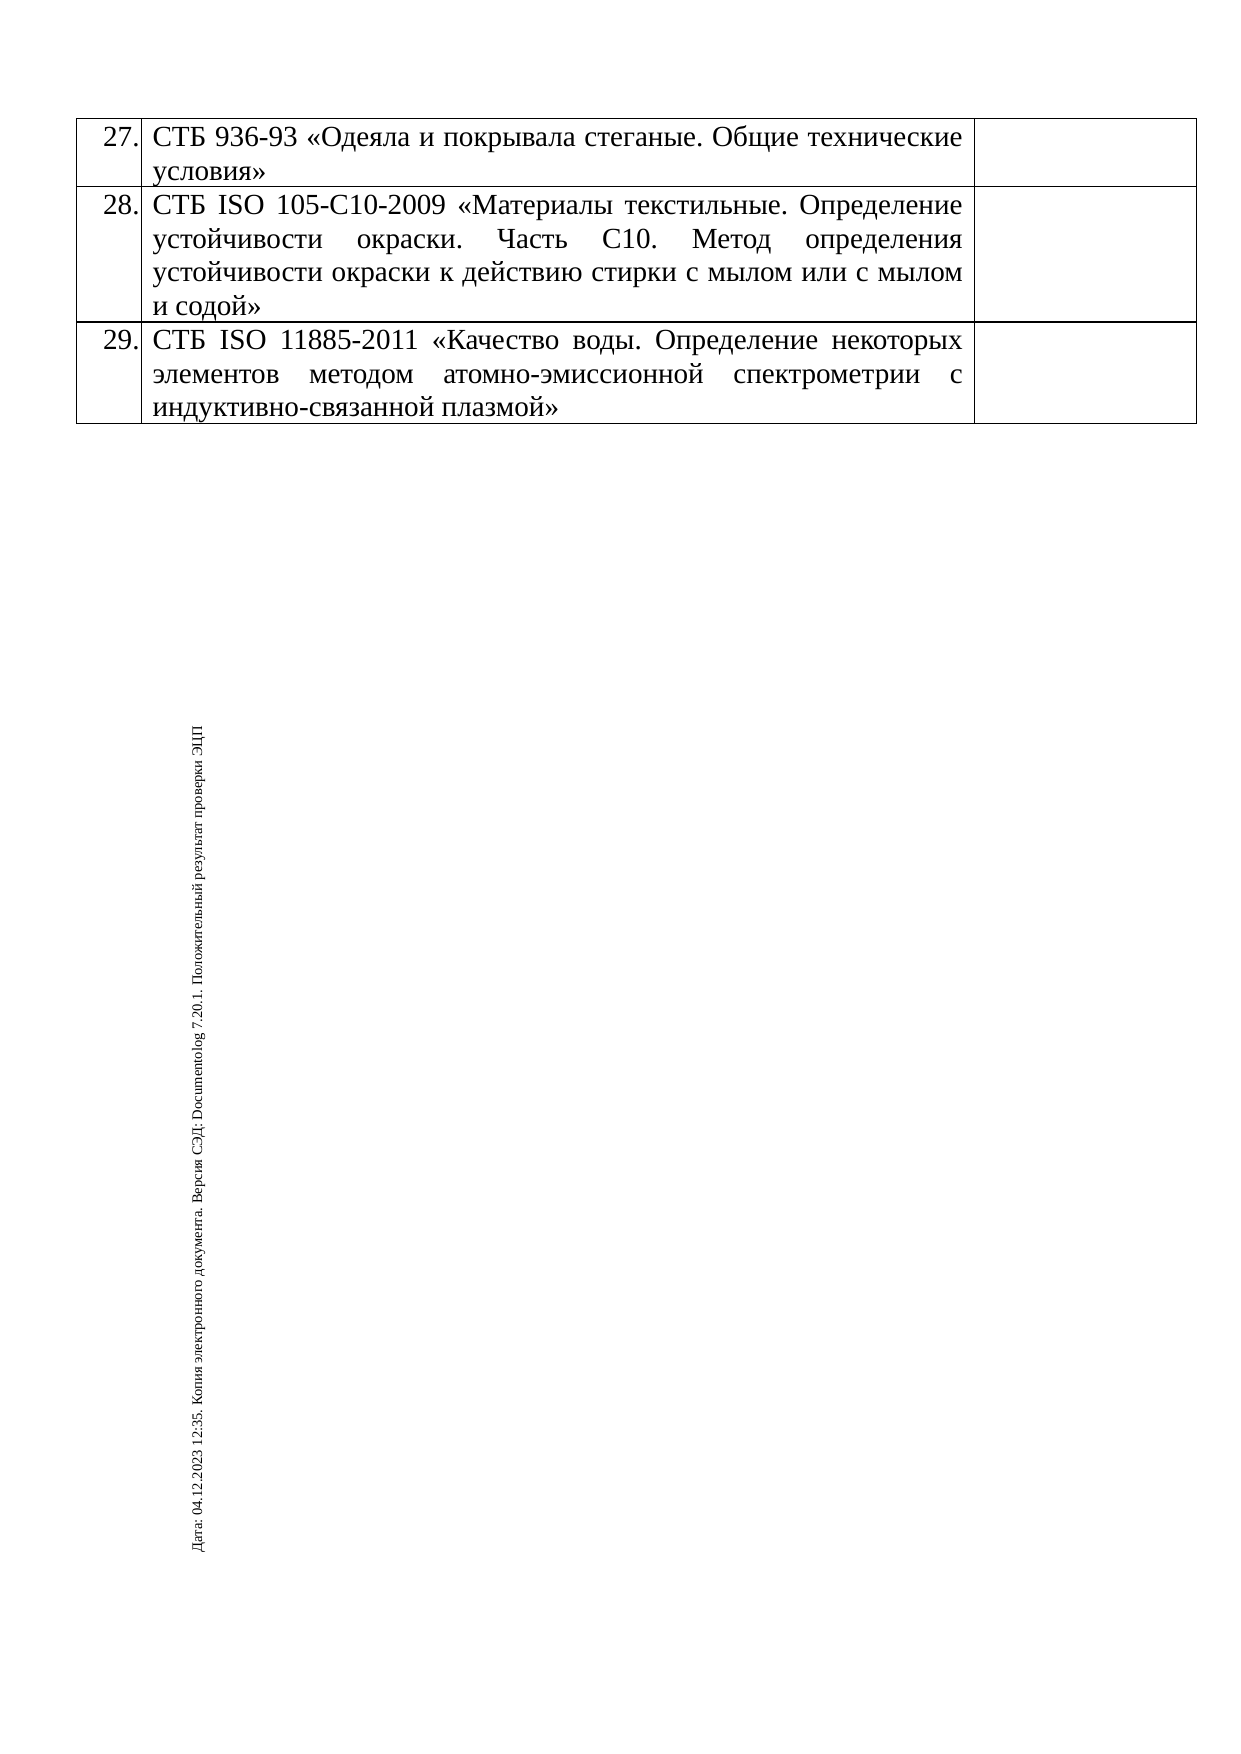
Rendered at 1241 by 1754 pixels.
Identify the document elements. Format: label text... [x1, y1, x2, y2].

table_cell [975, 119, 1196, 186]
table_cell [77, 187, 141, 321]
table_cell СТБ 936-93 «Одеяла и покрывала стеганые. Общие технические условия» [142, 119, 974, 186]
table_cell СТБ ISO 105-C10-2009 «Материалы текстильные. Определение устойчивости окраски. Часть C10. Метод определения устойчивости окраски к действию стирки с мылом или с мылом и содой» [142, 187, 974, 321]
table_cell [975, 323, 1196, 423]
table_cell [975, 187, 1196, 321]
table_cell [77, 323, 141, 423]
table_cell СТБ ISO 11885-2011 «Качество воды. Определение некоторых элементов методом атомно-эмиссионной спектрометрии с индуктивно-связанной плазмой» [142, 323, 974, 423]
table_cell [77, 119, 141, 186]
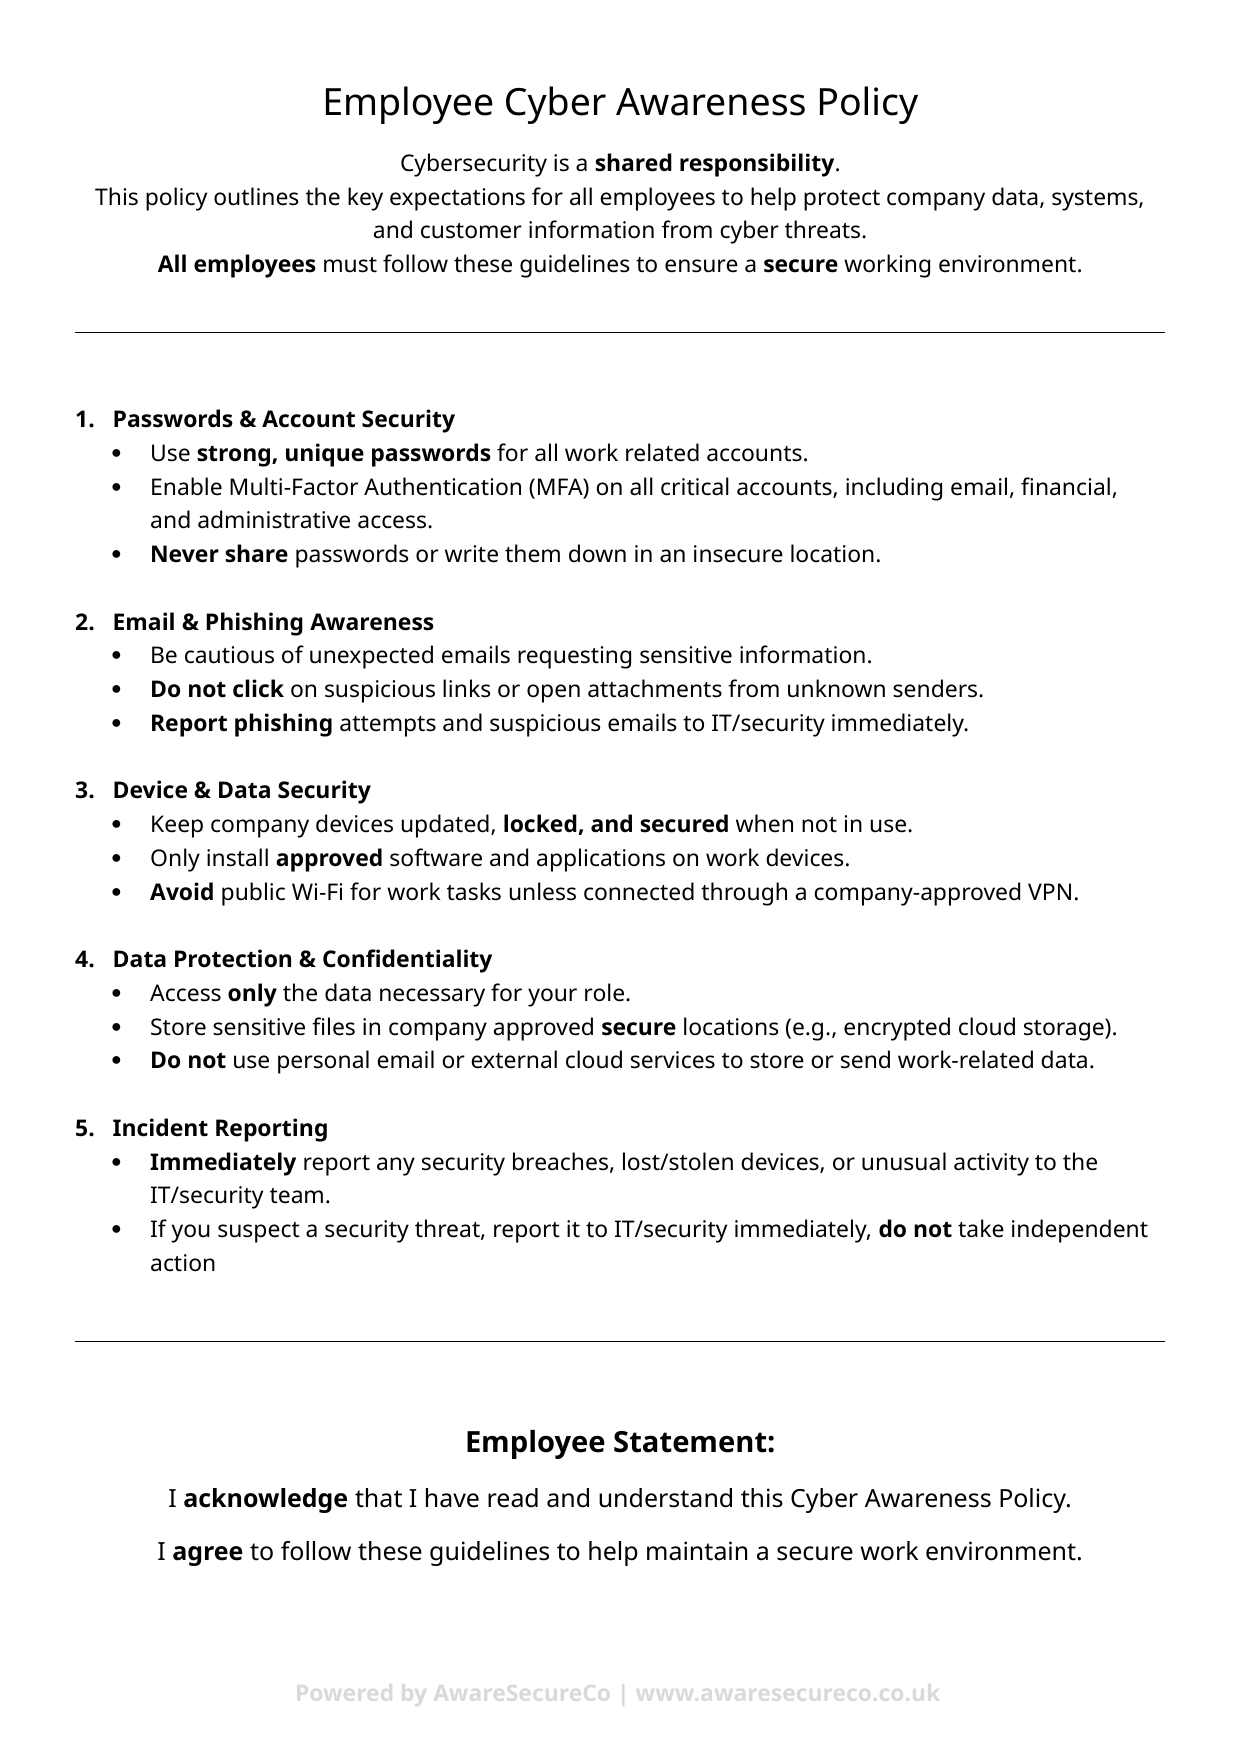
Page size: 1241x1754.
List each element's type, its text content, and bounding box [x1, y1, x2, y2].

list Avoid public Wi-Fi for work tasks unless connected through a company-approved VPN. [112, 875, 1165, 907]
list Keep company devices updated, locked, and secured when not in use. [112, 808, 1165, 839]
list Immediately report any security breaches, lost/stolen devices, or unusual activity to the IT/security team. [112, 1145, 1165, 1210]
list Store sensitive files in company approved secure locations (e.g., encrypted cloud storage). [112, 1010, 1165, 1042]
list Device & Data Security [75, 774, 1165, 805]
text Cybersecurity is a shared responsibility. This policy outlines the key expectations for all employees to help protect company data, systems, and customer information from cyber threats. All employees must follow these guidelines to ensure a secure working environment. [75, 147, 1165, 279]
list Incident Reporting [75, 1112, 1165, 1143]
text I agree to follow these guidelines to help maintain a secure work environment. [75, 1534, 1165, 1602]
list Report phishing attempts and suspicious emails to IT/security immediately. [112, 707, 1165, 738]
list Never share passwords or write them down in an insecure location. [112, 538, 1165, 569]
list Only install approved software and applications on work devices. [112, 842, 1165, 873]
list Email & Phishing Awareness [75, 605, 1165, 637]
list Use strong, unique passwords for all work related accounts. [112, 437, 1165, 468]
list Be cautious of unexpected emails requesting sensitive information. [112, 639, 1165, 670]
list Data Protection & Confidentiality [75, 943, 1165, 974]
text Employee Statement: [75, 1421, 1165, 1461]
list Do not click on suspicious links or open attachments from unknown senders. [112, 673, 1165, 704]
list If you suspect a security threat, report it to IT/security immediately, do not take independent action [112, 1213, 1165, 1278]
list Passwords & Account Security [75, 403, 1165, 434]
list Do not use personal email or external cloud services to store or send work-related data. [112, 1044, 1165, 1075]
list Enable Multi-Factor Authentication (MFA) on all critical accounts, including email, financial, and administrative access. [112, 470, 1165, 535]
text I acknowledge that I have read and understand this Cyber Awareness Policy. [75, 1481, 1165, 1514]
text Employee Cyber Awareness Policy [75, 75, 1165, 126]
list Access only the data necessary for your role. [112, 977, 1165, 1008]
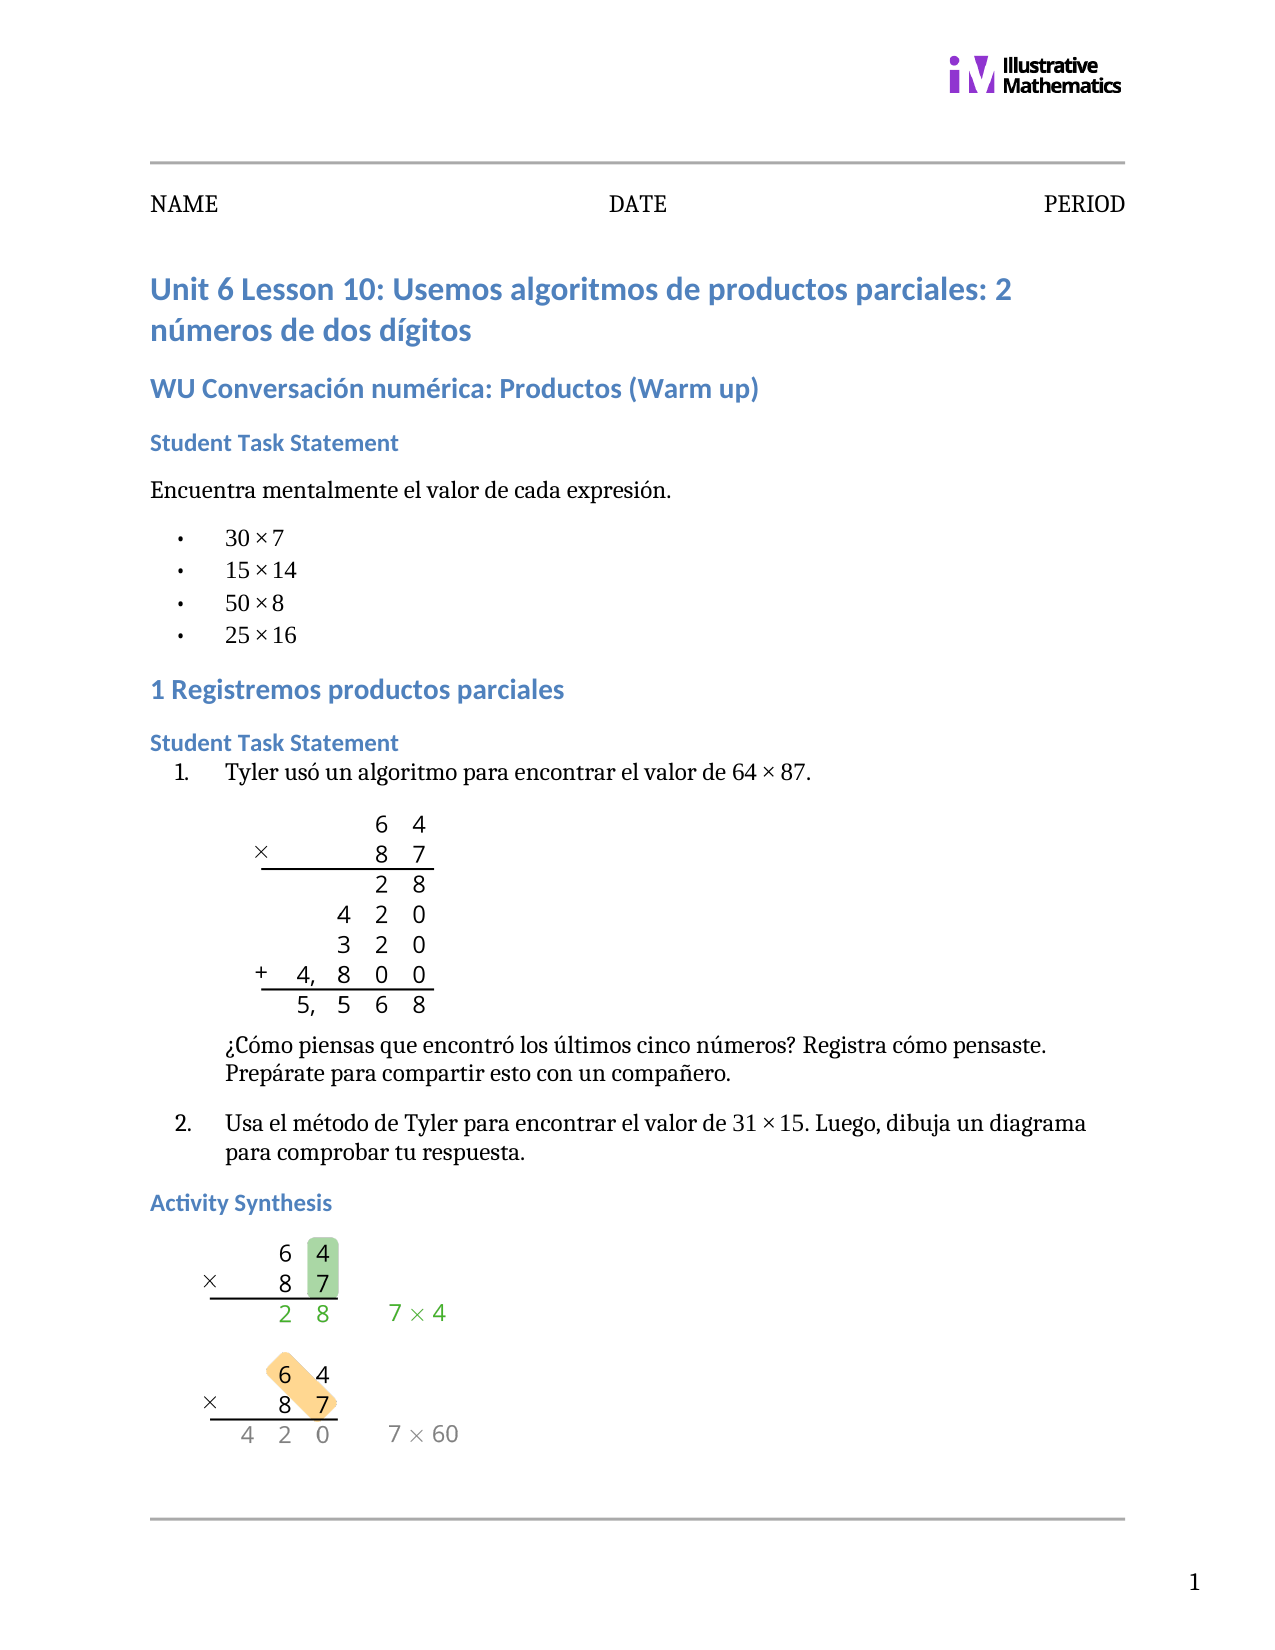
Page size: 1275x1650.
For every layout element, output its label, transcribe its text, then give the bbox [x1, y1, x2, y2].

picture [243, 807, 438, 1021]
list Tyler usó un algoritmo para encontrar el valor de . [175, 758, 1125, 787]
picture [168, 1349, 467, 1452]
subtitle WU Conversación numérica: Productos (Warm up) [150, 371, 1125, 406]
list ¿Cómo piensas que encontró los últimos cinco números? Registra cómo pensaste. Prepárate para compartir esto con un compañero. [175, 1031, 1125, 1088]
picture [949, 55, 1121, 93]
subtitle 1 Registremos productos parciales [150, 671, 1125, 707]
subtitle Student Task Statement [150, 727, 1125, 758]
subtitle Activity Synthesis [150, 1187, 1125, 1218]
subtitle Student Task Statement [150, 427, 1125, 458]
subtitle Unit 6 Lesson 10: Usemos algoritmos de productos parciales: 2 números de dos dígitos [150, 268, 1125, 350]
text Encuentra mentalmente el valor de cada expresión. [150, 476, 1125, 505]
picture [168, 1236, 454, 1331]
list Usa el método de Tyler para encontrar el valor de . Luego, dibuja un diagrama para comprobar tu respuesta. [175, 1109, 1125, 1166]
========================================================================
▸ **Job item**
Copy out all lines from the material above that contain the string "suspicious".

▸ **Result of the task**
list Report phishing attempts and suspicious emails to IT/security immediately. [112, 707, 1165, 738]
list Do not click on suspicious links or open attachments from unknown senders. [112, 673, 1165, 704]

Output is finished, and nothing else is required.